──────── The data

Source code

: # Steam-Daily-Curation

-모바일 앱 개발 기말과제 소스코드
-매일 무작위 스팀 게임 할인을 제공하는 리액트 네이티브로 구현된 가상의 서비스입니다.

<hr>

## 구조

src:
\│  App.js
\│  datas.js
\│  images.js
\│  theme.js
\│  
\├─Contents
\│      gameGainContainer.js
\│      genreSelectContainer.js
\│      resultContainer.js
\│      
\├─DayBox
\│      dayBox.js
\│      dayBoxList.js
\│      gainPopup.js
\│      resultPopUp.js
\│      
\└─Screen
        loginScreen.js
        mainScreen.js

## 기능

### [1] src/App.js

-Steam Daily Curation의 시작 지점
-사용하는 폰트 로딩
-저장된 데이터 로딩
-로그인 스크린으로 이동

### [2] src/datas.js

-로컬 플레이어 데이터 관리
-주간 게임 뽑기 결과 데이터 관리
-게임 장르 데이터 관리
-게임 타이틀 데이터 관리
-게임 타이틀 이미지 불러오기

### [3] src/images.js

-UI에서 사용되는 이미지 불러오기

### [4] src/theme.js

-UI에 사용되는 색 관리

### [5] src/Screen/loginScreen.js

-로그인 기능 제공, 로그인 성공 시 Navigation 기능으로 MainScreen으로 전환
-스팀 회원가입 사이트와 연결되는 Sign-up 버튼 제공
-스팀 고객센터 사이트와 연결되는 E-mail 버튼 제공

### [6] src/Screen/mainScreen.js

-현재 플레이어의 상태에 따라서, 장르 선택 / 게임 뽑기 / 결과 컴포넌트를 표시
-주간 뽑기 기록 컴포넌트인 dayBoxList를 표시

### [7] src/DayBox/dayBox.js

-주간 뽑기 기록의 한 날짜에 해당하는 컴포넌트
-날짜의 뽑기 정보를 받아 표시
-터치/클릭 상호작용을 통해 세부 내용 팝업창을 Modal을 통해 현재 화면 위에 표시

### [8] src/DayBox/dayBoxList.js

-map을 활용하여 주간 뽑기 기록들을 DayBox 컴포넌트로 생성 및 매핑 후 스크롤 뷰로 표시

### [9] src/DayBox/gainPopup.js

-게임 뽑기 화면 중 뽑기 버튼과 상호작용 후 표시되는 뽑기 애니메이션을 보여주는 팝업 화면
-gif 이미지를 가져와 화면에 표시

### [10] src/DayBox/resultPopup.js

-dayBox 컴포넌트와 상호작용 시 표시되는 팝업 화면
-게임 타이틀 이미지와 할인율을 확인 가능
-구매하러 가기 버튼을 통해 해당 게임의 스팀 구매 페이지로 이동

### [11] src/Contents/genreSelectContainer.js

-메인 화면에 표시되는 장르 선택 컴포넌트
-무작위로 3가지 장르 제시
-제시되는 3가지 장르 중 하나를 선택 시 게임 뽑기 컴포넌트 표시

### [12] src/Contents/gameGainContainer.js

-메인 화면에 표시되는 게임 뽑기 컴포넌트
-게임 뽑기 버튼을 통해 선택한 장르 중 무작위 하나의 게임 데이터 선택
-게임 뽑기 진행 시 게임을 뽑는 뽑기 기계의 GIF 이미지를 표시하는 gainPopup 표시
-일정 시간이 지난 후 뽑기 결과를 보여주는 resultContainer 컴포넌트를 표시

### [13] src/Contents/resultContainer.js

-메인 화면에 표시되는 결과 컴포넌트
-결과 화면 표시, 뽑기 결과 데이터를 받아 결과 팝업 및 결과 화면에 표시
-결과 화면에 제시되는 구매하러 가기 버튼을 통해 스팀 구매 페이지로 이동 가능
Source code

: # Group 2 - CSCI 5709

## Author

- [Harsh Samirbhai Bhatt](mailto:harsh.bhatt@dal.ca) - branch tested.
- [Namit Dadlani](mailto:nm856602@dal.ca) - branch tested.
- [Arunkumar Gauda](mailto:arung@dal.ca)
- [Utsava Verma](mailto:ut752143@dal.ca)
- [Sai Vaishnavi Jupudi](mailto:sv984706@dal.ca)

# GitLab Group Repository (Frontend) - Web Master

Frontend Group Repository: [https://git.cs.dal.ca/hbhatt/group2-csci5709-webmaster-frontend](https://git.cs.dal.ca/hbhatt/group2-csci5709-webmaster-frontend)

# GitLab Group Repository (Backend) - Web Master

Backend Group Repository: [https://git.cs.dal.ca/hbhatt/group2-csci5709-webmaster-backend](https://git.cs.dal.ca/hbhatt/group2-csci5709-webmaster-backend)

────────────────

§ **Work instructions**
With "보여주는" as the string to match, show every line of the entries above that has it.

§ **Final answer**
-게임 뽑기 화면 중 뽑기 버튼과 상호작용 후 표시되는 뽑기 애니메이션을 보여주는 팝업 화면
-일정 시간이 지난 후 뽑기 결과를 보여주는 resultContainer 컴포넌트를 표시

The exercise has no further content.